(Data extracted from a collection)
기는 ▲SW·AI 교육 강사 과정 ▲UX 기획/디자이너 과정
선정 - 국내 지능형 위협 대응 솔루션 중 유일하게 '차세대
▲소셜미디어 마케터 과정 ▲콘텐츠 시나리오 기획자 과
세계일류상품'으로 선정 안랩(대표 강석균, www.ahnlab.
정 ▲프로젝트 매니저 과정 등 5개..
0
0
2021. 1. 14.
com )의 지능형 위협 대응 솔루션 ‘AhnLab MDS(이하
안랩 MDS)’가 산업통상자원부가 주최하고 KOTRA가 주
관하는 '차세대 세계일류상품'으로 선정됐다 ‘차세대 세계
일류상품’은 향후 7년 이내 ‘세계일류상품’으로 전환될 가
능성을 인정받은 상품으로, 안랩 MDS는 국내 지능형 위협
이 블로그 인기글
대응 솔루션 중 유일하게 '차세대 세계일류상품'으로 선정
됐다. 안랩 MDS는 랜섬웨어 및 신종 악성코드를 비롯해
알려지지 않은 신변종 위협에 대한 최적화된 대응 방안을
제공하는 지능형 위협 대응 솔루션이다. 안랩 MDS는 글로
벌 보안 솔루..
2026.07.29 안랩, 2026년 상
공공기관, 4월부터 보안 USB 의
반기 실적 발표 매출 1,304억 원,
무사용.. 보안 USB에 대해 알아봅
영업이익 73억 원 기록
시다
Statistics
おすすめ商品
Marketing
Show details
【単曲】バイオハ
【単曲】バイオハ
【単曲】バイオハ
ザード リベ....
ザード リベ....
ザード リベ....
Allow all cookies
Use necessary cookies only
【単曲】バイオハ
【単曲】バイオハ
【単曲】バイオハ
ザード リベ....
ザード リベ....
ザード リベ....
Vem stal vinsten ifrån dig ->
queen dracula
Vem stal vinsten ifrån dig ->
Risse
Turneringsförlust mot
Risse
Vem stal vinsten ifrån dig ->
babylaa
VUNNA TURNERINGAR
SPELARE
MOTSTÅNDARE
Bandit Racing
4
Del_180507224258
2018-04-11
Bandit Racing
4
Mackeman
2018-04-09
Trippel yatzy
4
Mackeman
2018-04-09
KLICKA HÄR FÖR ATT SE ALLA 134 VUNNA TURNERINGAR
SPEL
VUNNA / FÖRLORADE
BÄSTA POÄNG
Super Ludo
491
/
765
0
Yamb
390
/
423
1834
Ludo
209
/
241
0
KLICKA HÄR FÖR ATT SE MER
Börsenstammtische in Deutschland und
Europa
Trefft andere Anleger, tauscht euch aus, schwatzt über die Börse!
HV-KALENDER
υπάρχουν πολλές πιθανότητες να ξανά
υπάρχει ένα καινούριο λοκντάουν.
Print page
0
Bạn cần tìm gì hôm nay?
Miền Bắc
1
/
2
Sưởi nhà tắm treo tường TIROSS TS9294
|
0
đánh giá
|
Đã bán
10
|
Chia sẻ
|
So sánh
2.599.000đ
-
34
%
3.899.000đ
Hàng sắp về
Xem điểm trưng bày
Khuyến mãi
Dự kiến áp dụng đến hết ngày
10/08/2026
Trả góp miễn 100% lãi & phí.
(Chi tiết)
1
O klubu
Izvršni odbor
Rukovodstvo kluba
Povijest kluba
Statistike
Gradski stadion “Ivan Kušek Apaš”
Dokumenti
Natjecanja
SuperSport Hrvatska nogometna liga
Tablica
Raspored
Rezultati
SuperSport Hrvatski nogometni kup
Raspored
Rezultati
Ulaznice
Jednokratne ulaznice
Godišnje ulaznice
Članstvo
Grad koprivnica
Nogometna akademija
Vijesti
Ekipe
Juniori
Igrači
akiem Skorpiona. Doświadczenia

What you will do
Update the data above by replacing every "Mackeman" with "Risse", leaving everything else unchanged.

Result
기는 ▲SW·AI 교육 강사 과정 ▲UX 기획/디자이너 과정
선정 - 국내 지능형 위협 대응 솔루션 중 유일하게 '차세대
▲소셜미디어 마케터 과정 ▲콘텐츠 시나리오 기획자 과
세계일류상품'으로 선정 안랩(대표 강석균, www.ahnlab.
정 ▲프로젝트 매니저 과정 등 5개..
0
0
2021. 1. 14.
com )의 지능형 위협 대응 솔루션 ‘AhnLab MDS(이하
안랩 MDS)’가 산업통상자원부가 주최하고 KOTRA가 주
관하는 '차세대 세계일류상품'으로 선정됐다 ‘차세대 세계
일류상품’은 향후 7년 이내 ‘세계일류상품’으로 전환될 가
능성을 인정받은 상품으로, 안랩 MDS는 국내 지능형 위협
이 블로그 인기글
대응 솔루션 중 유일하게 '차세대 세계일류상품'으로 선정
됐다. 안랩 MDS는 랜섬웨어 및 신종 악성코드를 비롯해
알려지지 않은 신변종 위협에 대한 최적화된 대응 방안을
제공하는 지능형 위협 대응 솔루션이다. 안랩 MDS는 글로
벌 보안 솔루..
2026.07.29 안랩, 2026년 상
공공기관, 4월부터 보안 USB 의
반기 실적 발표 매출 1,304억 원,
무사용.. 보안 USB에 대해 알아봅
영업이익 73억 원 기록
시다
Statistics
おすすめ商品
Marketing
Show details
【単曲】バイオハ
【単曲】バイオハ
【単曲】バイオハ
ザード リベ....
ザード リベ....
ザード リベ....
Allow all cookies
Use necessary cookies only
【単曲】バイオハ
【単曲】バイオハ
【単曲】バイオハ
ザード リベ....
ザード リベ....
ザード リベ....
Vem stal vinsten ifrån dig ->
queen dracula
Vem stal vinsten ifrån dig ->
Risse
Turneringsförlust mot
Risse
Vem stal vinsten ifrån dig ->
babylaa
VUNNA TURNERINGAR
SPELARE
MOTSTÅNDARE
Bandit Racing
4
Del_180507224258
2018-04-11
Bandit Racing
4
Risse
2018-04-09
Trippel yatzy
4
Risse
2018-04-09
KLICKA HÄR FÖR ATT SE ALLA 134 VUNNA TURNERINGAR
SPEL
VUNNA / FÖRLORADE
BÄSTA POÄNG
Super Ludo
491
/
765
0
Yamb
390
/
423
1834
Ludo
209
/
241
0
KLICKA HÄR FÖR ATT SE MER
Börsenstammtische in Deutschland und
Europa
Trefft andere Anleger, tauscht euch aus, schwatzt über die Börse!
HV-KALENDER
υπάρχουν πολλές πιθανότητες να ξανά
υπάρχει ένα καινούριο λοκντάουν.
Print page
0
Bạn cần tìm gì hôm nay?
Miền Bắc
1
/
2
Sưởi nhà tắm treo tường TIROSS TS9294
|
0
đánh giá
|
Đã bán
10
|
Chia sẻ
|
So sánh
2.599.000đ
-
34
%
3.899.000đ
Hàng sắp về
Xem điểm trưng bày
Khuyến mãi
Dự kiến áp dụng đến hết ngày
10/08/2026
Trả góp miễn 100% lãi & phí.
(Chi tiết)
1
O klubu
Izvršni odbor
Rukovodstvo kluba
Povijest kluba
Statistike
Gradski stadion “Ivan Kušek Apaš”
Dokumenti
Natjecanja
SuperSport Hrvatska nogometna liga
Tablica
Raspored
Rezultati
SuperSport Hrvatski nogometni kup
Raspored
Rezultati
Ulaznice
Jednokratne ulaznice
Godišnje ulaznice
Članstvo
Grad koprivnica
Nogometna akademija
Vijesti
Ekipe
Juniori
Igrači
akiem Skorpiona. Doświadczenia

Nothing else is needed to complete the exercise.